-- Given entries follows --

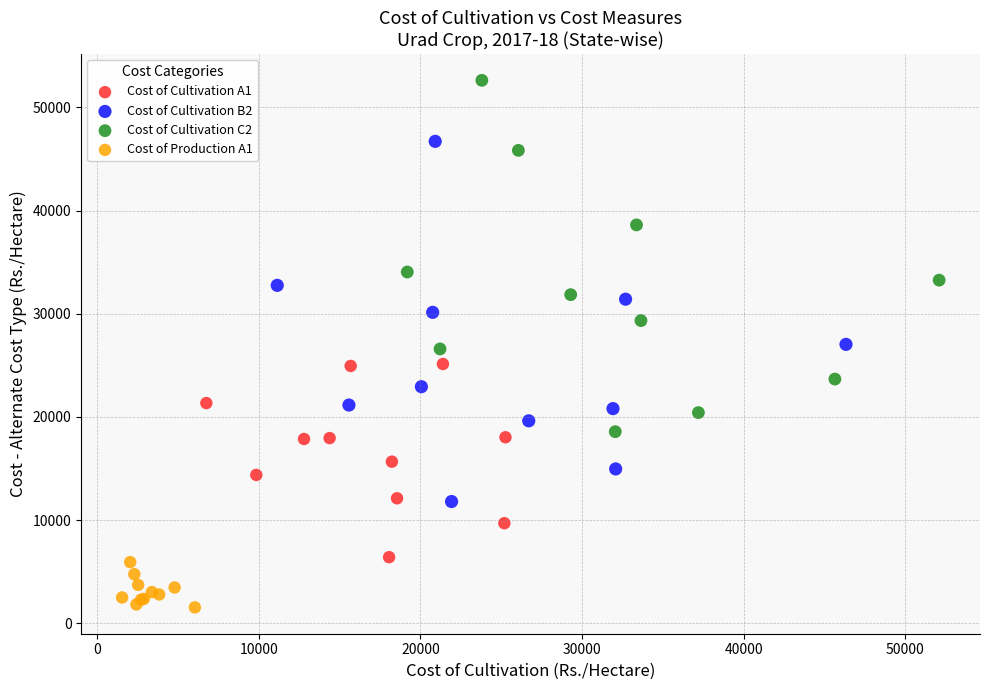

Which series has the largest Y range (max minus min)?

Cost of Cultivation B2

-- Given entries concluded --
-- Given entries follows --

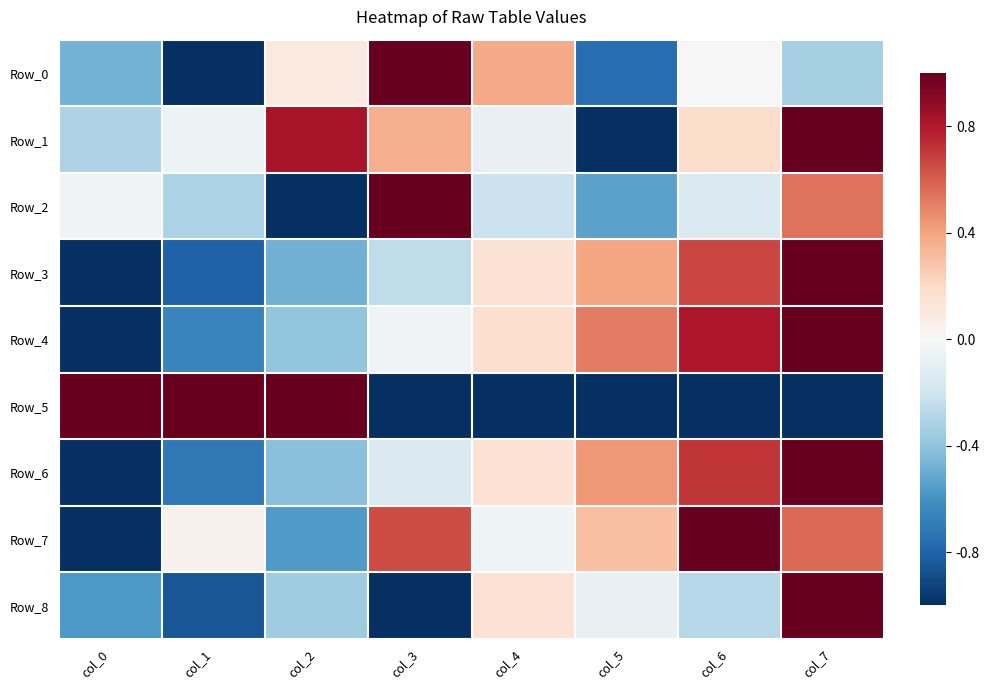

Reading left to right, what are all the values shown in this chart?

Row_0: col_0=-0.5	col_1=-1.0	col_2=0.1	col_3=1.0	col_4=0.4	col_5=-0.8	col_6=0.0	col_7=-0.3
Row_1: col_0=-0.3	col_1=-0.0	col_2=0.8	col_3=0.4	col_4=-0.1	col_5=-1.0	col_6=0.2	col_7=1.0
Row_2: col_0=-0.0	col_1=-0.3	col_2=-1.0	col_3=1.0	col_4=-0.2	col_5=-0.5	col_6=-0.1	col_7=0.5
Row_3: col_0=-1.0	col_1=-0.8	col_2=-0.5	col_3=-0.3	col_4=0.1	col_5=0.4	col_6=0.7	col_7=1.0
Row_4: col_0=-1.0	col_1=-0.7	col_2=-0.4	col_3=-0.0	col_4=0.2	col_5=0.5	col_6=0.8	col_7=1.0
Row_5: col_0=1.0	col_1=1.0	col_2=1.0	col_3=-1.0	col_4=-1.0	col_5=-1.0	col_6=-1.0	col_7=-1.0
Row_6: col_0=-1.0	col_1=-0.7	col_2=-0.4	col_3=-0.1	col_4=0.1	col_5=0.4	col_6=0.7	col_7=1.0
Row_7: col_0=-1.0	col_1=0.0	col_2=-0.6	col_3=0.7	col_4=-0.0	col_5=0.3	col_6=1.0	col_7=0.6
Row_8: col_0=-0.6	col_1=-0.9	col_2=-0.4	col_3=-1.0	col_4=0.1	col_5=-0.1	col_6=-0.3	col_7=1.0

-- Given entries concluded --
-- Given entries follows --

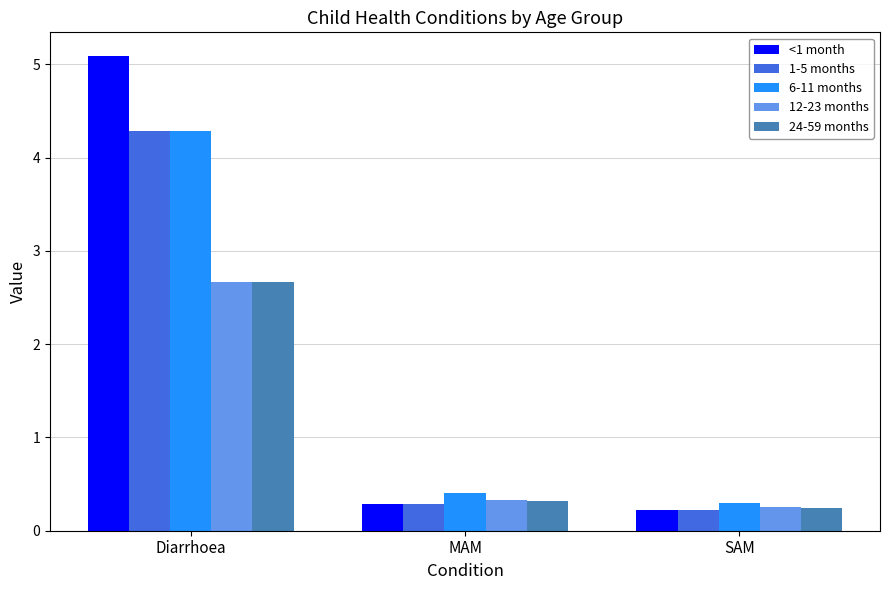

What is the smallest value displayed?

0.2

-- Given entries concluded --

*Work to be completed*.
Go through the records above and report every line that contains the word "Reading", copying each such line in full.

*Written response*.
Reading left to right, what are all the values shown in this chart?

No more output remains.